Aided by a thriving Kickstarter campaign, the German typographer Harald Geisler and the Harvard-trained physicist turned dancer Elizabeth Waterhouse are about to embark on the last laborious stages of production for the typeface, a project they started in 2009.

Image: Harald Geisler and Elizabeth Waterhouse

The research for the typeface involved poring over hundreds of pages of manuscripts in Einstein’s archives over the course of six months. With a pen stylus, Geisler traced samples of Einstein’s scrawl over and over again until he developed an intuition and intimacy with the Nobel Prize winner’s script, slant, rhythm and form. “This knowledge provides a foundation that I can improvise on,” Geisler tells Quartz. “This is necessary for the @ sign or the € sign—characters that were not common or had not been invented during the time of Einstein.”

An original handwritten document by Einstein, compared with a prototype font.
An original handwritten document by Einstein, compared with a prototype font.

While similar handwriting-based fonts are already commercially available—say of Cézanne, Picasso, Michelangelo, even Barack Obama to name a few—Geisler and Waterhouse are not satisfied with the cookie cutter approach to font-making.

“If you look closely at many handwriting fonts, the scripted letters are repeated without variation—nothing like the actual art of writing with a pen or pencil,” notes Waterhouse in the project’s manifesto. “[Handwriting] varies depending on mood, speed, and materials used.” The Albert Einstein font will have at least four variations on each letter, creating a lines of text that are more “life-like,” they say. An automatic script will adjust the letter’s style based on previously used characters, so the effect will be that no two successive letters will look alike.

The font is being designed to be compatible with PC, Linux and Mac operating systems and will work on mobile phones and tablets.

The irony of typing with handwritten script on digital devices is not lost on its creators. Paying tribute to science’s favorite poster boy is actually just one of their goals. Geisler and Waterhouse are really asking deeper questions about the diminishing (or evolving) role of our flawed, variable penmanship as a conduit of thought in today’s pixel-perfect landscape.

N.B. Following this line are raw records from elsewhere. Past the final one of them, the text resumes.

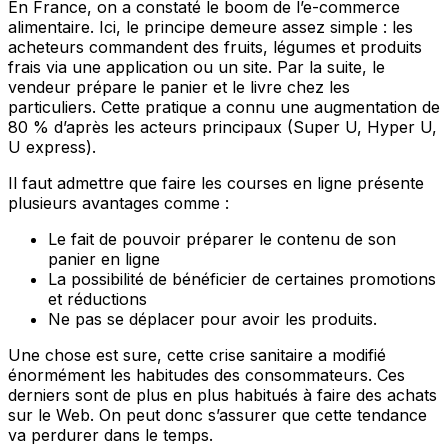
En France, on a constaté le boom de l’e-commerce
alimentaire. Ici, le principe demeure assez simple : les
acheteurs commandent des fruits, légumes et produits
frais via une application ou un site. Par la suite, le
vendeur prépare le panier et le livre chez les
particuliers. Cette pratique a connu une augmentation de
80 % d’après les acteurs principaux (Super U, Hyper U,
U express).
Il faut admettre que faire les courses en ligne présente
plusieurs avantages comme :
Le fait de pouvoir préparer le contenu de son
panier en ligne
La possibilité de bénéficier de certaines promotions
et réductions
Ne pas se déplacer pour avoir les produits.
Une chose est sure, cette crise sanitaire a modifié
énormément les habitudes des consommateurs. Ces
derniers sont de plus en plus habitués à faire des achats
sur le Web. On peut donc s’assurer que cette tendance
va perdurer dans le temps.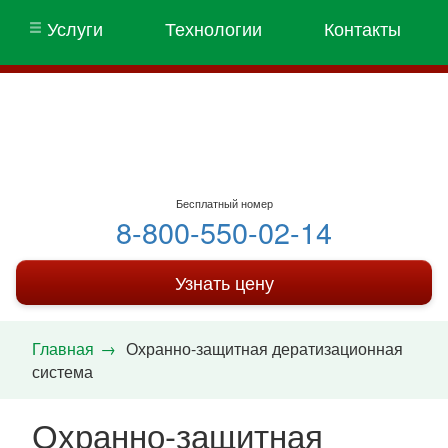
Услуги
Технологии
Контакты
Бесплатный номер
8-800-550-02-14
Узнать цену
Главная
Охранно-защитная дератизационная
система
Охранно-защитная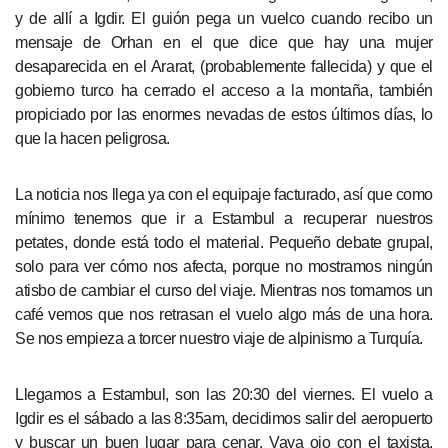
y de allí a Igdir. El guión pega un vuelco cuando recibo un
mensaje de Orhan en el que dice que hay una mujer
desaparecida en el Ararat, (probablemente fallecida) y que el
gobierno turco ha cerrado el acceso a la montaña, también
propiciado por las enormes nevadas de estos últimos días, lo
que la hacen peligrosa.
La noticia nos llega ya con el equipaje facturado, así que como
mínimo tenemos que ir a Estambul a recuperar nuestros
petates, donde está todo el material. Pequeño debate grupal,
solo para ver cómo nos afecta, porque no mostramos ningún
atisbo de cambiar el curso del viaje. Mientras nos tomamos un
café vemos que nos retrasan el vuelo algo más de una hora.
Se nos empieza a torcer nuestro viaje de alpinismo a Turquía.
Llegamos a Estambul, son las 20:30 del viernes. El vuelo a
Igdir es el sábado a las 8:35am, decidimos salir del aeropuerto
y buscar un buen lugar para cenar. Vaya ojo con el taxista.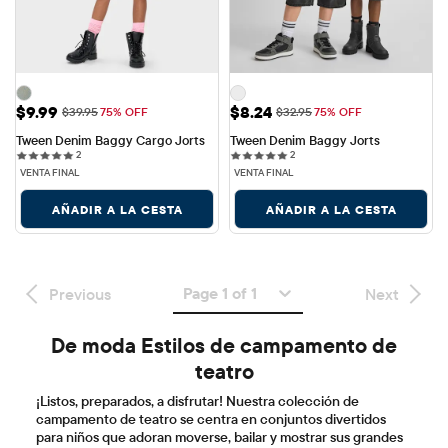
Precio de venta: $9.99
Precio de venta: $8.24
$9.99
$8.24
Precio original: $39.95
Precio original: $32.95
$39.95
75% OFF
$32.95
75% OFF
Tween Denim Baggy Cargo Jorts
Tween Denim Baggy Jorts
2 reviews
2 reviews
2
2
VENTA FINAL
VENTA FINAL
AÑADIR A LA CESTA
AÑADIR A LA CESTA
Page 1 of 1
Previous
Next
De moda Estilos de campamento de
teatro
¡Listos, preparados, a disfrutar! Nuestra colección de
campamento de teatro se centra en conjuntos divertidos
para niños que adoran moverse, bailar y mostrar sus grandes
ideas. Encuentra camisetas suaves, shorts cómodos y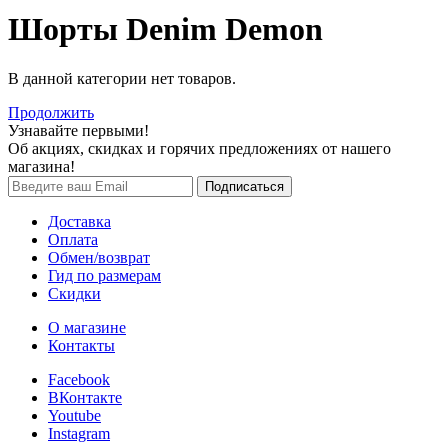
Шорты Denim Demon
В данной категории нет товаров.
Продолжить
Узнавайте первыми!
Об акциях, скидках и горячих предложениях от нашего
магазина!
Доставка
Оплата
Обмен/возврат
Гид по размерам
Скидки
О магазине
Контакты
Facebook
ВКонтакте
Youtube
Instagram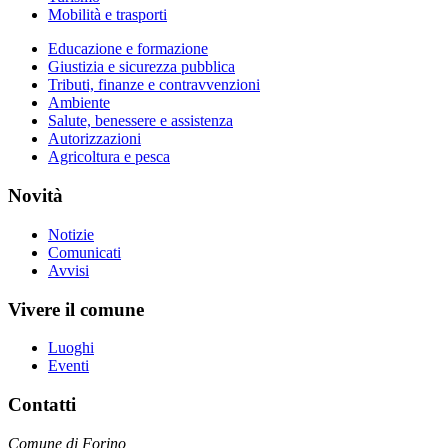
Mobilità e trasporti
Educazione e formazione
Giustizia e sicurezza pubblica
Tributi, finanze e contravvenzioni
Ambiente
Salute, benessere e assistenza
Autorizzazioni
Agricoltura e pesca
Novità
Notizie
Comunicati
Avvisi
Vivere il comune
Luoghi
Eventi
Contatti
Comune di Forino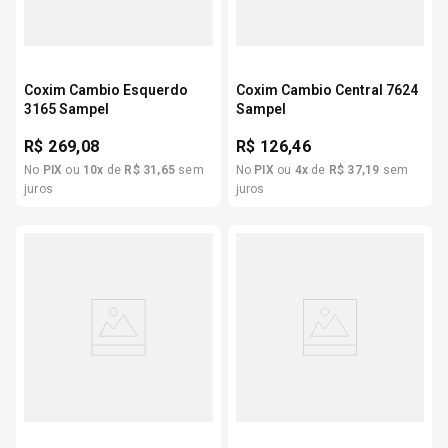
Coxim Cambio Esquerdo
Coxim Cambio Central 7624
3165 Sampel
Sampel
R$
269,08
R$
126,46
No
PIX
ou
10
x
de
R$
31
,
65
sem
No
PIX
ou
4
x
de
R$
37
,
19
sem
juros
juros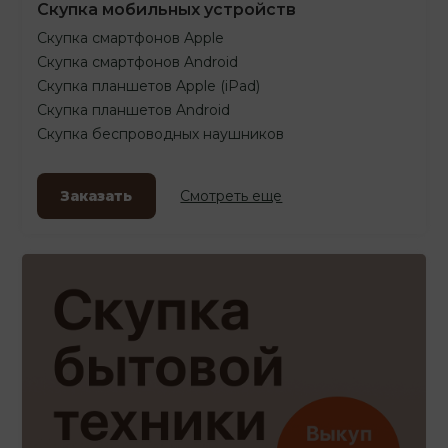
Скупка мобильных устройств
Скупка смартфонов Apple
Скупка смартфонов Android
Скупка планшетов Apple (iPad)
Скупка планшетов Android
Скупка беспроводных наушников
Заказать
Смотреть еще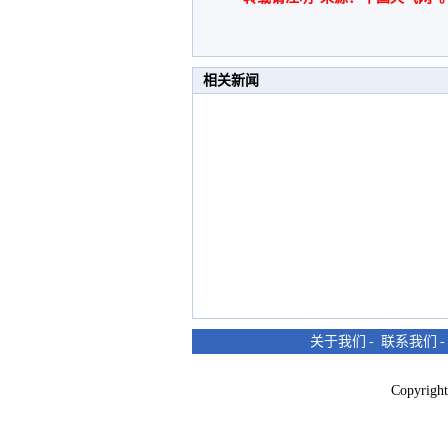
相关新闻
关于我们
-
联系我们
Copyri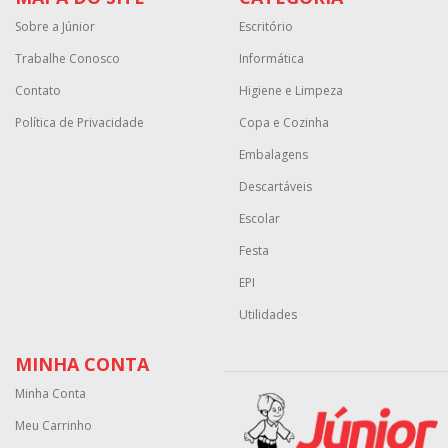
Sobre a Júnior
Escritório
Trabalhe Conosco
Informática
Contato
Higiene e Limpeza
Política de Privacidade
Copa e Cozinha
Embalagens
Descartáveis
Escolar
Festa
EPI
Utilidades
MINHA CONTA
Minha Conta
Meu Carrinho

They ask, “Is thinking related to movement of your hand as you write?” And if the robust support for their Kickstarter campaign (they’ve raised more than $20,000 of the $15,000 goal with over a month to go) and the massive support for Geisler’s Sigmund Freud font in 2013 ($25,000 of the $1,500 goal) are indicators, it seems that their project has honed in on a collective concern too.

Lamenting the loss of penmanship instruction in school curricula, Waterhouse wrote,”this project aims to raise awareness of these changes and to support the value of penmanship as a fundamental quality of human intelligence and culture worthy of continued instruction.”

Image for article titled A new font based on Einstein’s handwriting will let you write like a genius
Image: AP Photo

“My dream is that one day children in high school will learn to draw their own font which they will continuously develop over a lifetime as their own typeface,” muses Geisler. “If we think of a typeface being continually refined and designed over a lifetime, would this make up for the cultural value of handwriting?”